Capitolo 25

2.9K 222 11
                                    

Pov William







Forse avrei dovuto immaginare che Marvin Scott non mi avrebbe lasciato in pace come avevo chiesto.

Non avevo ancora controllato il telefono lasciato spento per due giorni ma me lo ero ritrovato davanti, appena arrivato in palestra.

Stretto nei suoi vestiti firmati, accanto alla sua macchina sportiva e più lo guardavo, più non scorgevo nessuna somiglianza tra noi.

Il breve impulso di voltarmi e scappare il più lontano possibile fu ben presto placato dal mio buon senso, non ero il tipo che scappava davanti ai problemi ma li affrontava di petto.

Così costrinsi le mie gambe a percorre quei brevi metri che mi dividevano dal mio padre biologico, ignorando completamente il sorriso che mi rivolse troppo esagerato per i miei gusti.

"Ehi come stai?" domandò appena fui abbastanza vicino da poterlo sentire.

Scrollai le spalle, facendo un cenno verso la sua direzione.
"Tutto okay" risposi, infilando le mani nella tasca della tuta.

Mi fissò qualche istante e si fece bastare la mia misera risposta giusto il tempo di ripartire all'attacco con un'altra richiesta.

"Andiamo a prendere un caffè?

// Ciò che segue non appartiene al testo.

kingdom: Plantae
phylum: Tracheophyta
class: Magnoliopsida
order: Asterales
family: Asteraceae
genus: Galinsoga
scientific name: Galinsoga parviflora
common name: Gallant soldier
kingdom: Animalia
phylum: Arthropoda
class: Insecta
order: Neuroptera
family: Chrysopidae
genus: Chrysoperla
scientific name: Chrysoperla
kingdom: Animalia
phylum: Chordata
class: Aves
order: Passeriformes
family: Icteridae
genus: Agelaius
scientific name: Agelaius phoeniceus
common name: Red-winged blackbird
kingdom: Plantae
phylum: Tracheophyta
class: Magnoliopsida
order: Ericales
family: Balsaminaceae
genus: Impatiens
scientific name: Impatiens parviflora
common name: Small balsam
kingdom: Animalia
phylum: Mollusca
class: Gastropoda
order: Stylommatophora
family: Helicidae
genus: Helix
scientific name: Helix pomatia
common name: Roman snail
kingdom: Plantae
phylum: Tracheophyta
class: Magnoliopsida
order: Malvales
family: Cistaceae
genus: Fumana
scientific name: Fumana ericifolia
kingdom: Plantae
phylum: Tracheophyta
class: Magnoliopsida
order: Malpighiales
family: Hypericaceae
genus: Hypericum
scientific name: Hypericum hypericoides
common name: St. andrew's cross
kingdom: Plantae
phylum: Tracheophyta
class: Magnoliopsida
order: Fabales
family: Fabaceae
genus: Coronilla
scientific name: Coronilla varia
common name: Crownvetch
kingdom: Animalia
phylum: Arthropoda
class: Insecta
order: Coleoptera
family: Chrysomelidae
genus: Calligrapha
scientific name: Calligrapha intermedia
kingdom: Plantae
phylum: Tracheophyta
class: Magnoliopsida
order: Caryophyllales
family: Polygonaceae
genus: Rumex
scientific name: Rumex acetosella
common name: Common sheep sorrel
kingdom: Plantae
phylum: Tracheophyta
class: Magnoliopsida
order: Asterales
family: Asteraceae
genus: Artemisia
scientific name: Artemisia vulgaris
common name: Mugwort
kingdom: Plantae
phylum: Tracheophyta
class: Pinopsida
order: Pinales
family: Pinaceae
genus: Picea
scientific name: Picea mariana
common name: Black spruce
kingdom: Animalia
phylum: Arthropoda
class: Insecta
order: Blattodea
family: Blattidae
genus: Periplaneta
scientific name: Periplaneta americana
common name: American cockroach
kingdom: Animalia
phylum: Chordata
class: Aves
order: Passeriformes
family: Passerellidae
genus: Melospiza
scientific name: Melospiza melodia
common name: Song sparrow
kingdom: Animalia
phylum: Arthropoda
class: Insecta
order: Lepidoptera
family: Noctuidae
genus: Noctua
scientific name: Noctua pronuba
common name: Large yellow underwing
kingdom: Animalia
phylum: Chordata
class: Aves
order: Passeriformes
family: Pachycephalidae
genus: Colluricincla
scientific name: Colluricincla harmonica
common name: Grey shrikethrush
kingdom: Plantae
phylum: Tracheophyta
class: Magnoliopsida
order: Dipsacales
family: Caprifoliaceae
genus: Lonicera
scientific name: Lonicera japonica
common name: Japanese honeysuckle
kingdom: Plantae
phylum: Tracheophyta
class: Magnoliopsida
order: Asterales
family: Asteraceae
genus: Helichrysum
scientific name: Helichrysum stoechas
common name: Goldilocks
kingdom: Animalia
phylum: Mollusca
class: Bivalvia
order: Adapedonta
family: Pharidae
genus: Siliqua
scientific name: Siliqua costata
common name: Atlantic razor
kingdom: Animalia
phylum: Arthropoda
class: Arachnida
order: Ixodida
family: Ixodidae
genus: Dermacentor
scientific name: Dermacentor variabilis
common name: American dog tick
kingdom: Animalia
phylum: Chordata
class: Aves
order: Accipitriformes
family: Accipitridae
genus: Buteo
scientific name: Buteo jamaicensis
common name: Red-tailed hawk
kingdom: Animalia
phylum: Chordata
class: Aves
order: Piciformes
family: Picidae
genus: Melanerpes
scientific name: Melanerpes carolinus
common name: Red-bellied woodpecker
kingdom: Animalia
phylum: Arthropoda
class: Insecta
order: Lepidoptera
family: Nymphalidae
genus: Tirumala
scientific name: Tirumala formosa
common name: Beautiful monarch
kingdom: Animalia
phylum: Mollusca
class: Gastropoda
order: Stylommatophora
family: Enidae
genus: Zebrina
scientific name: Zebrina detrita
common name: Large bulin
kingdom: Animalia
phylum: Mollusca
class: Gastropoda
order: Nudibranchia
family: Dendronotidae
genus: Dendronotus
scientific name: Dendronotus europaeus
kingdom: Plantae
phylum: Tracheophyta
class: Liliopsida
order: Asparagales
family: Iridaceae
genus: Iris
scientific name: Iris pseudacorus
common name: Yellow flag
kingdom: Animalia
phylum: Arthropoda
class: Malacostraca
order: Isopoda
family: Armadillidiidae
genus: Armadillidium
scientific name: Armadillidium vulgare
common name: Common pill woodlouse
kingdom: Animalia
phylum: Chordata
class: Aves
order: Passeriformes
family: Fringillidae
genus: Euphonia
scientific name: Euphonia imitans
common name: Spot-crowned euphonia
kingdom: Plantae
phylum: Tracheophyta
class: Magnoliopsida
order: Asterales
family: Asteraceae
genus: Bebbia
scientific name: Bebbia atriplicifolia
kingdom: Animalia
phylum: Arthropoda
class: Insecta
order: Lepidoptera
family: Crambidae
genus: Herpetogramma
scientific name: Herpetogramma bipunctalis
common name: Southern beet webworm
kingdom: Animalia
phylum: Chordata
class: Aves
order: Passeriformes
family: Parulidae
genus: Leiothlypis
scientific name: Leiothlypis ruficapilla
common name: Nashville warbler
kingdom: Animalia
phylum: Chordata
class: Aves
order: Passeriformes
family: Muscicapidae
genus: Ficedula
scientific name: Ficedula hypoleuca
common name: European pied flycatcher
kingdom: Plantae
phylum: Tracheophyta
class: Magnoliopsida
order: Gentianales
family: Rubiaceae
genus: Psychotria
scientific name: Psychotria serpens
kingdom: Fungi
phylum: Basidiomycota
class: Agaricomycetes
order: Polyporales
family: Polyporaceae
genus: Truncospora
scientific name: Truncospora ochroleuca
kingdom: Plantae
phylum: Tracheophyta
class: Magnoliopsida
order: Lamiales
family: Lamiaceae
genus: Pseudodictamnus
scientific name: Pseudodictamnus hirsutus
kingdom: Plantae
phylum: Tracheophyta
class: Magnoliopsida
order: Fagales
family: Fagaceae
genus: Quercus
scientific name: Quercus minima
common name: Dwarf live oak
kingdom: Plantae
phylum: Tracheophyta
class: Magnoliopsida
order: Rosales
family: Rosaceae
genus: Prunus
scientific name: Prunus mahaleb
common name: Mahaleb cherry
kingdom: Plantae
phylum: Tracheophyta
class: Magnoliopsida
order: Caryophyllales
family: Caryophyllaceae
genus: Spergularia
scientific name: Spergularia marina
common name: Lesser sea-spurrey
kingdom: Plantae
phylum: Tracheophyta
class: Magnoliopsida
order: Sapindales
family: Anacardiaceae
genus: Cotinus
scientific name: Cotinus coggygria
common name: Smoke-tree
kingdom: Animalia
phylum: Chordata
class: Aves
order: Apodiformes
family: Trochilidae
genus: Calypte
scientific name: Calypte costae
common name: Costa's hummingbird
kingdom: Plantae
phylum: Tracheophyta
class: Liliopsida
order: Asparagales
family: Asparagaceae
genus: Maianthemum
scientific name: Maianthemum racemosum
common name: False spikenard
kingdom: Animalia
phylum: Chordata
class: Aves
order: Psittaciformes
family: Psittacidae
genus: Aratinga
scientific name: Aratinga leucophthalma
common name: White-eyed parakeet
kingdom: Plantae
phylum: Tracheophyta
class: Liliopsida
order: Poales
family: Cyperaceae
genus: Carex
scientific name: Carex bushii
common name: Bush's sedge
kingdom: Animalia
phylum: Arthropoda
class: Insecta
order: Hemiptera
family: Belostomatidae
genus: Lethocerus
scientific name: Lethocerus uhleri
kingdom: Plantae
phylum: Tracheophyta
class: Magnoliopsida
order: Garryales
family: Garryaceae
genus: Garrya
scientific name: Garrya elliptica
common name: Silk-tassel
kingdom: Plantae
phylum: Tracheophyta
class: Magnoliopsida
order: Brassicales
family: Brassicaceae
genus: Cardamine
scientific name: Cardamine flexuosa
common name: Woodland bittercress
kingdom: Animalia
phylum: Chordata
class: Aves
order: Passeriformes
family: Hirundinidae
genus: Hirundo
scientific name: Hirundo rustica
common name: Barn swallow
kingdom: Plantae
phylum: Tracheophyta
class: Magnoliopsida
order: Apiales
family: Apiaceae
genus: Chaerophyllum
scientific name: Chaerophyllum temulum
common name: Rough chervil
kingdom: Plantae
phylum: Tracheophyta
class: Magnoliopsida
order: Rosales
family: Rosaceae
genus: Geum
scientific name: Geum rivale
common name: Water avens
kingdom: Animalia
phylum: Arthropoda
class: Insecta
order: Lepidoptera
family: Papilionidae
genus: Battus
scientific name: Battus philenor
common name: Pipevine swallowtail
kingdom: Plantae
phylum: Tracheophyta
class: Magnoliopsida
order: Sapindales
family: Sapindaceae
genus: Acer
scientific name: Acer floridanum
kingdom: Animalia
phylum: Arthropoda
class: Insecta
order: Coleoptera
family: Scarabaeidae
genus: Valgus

C'è un bar qui vicino" propose, indicando dall'altra parte della strada.

"Devo lavorare" risposi di getto con una punta di astio nel momento in cui ricordai a me stesso che io per andare avanti, avevo sempre dovuto farmi il mazzo.

"William, per piacere non ti rubo molto tempo, prima o poi dobbiamo parlare" insistette e per quanto volessi rifiutare sapevo che avesse ragione e che prima avrei parlato con lui, prima mi sarei tolto il peso di quella situazione.

"Okay" concessi infine, voltandomi per raggiungere il bar dall'altro lato della strada, così da non vedere altre reazioni da parte sua.

Che lui lo volesse o meno in faccia aveva stampata l'espressione di chi trova un cucciolo smarrito e se ne vuole prendere cura ma io non ero più un cucciolo e non avevo bisogno di niente.

Una volta allo stesso tavolo, uno davanti all'altro lo guardai come forse non avevo mai fatto. Nel suo viso, nel modo in cui le sue dita picchiettavano sul legno e la sua fronte si corrugava in rughe di concentrazione mentre fissava il menu, trovai dettagli che mi rappresentavano.

"William?"

Mi riscossi nel momento in cui pronunciò il mio nome, rendendomi conto del fatto che mi avesse beccato mentre lo fissavo e la cameriera che con le labbra corrucciate mi guardava, in attesa della mia ordinazione.

Mi schiarii la voce, abbassando subito sguardo al tavolo che diventò particolarmente interessante in quel momento.

"Un caffè, grazie" dissi, rivolgendomi alla cameriera che dopo aver scarabocchiato sul suo taccuino, si allontanò.

Una volta soli, sapevo che avrei dovuto prepararmi a cose che non mi sarebbero piaciute e di fatto, le mie aspettative non furono sbagliate.

"Ho pensato alle tue parole e non le condivido affatto, ho comunque una famiglia, un figlio e loro hanno il diritto e il dovere di sapere di te" iniziò a dire con un tono dolce che mi obbligò ad alzare lo sguardo verso di lui.

Ciò che stava dicendo era più che giusto ma le parole che si infiltrarono nella mia testa brutalmente furono 'ho una famiglia, un figlio', come se non lo sapessi già.

"Lo capisco" risposi semplicemente, non avendo voce in capitolo riguardo ciò.

"Ho pensato ad una cena o qualcosa di simile.." si bloccò non appena la cameriera tornò con le nostre ordinazioni.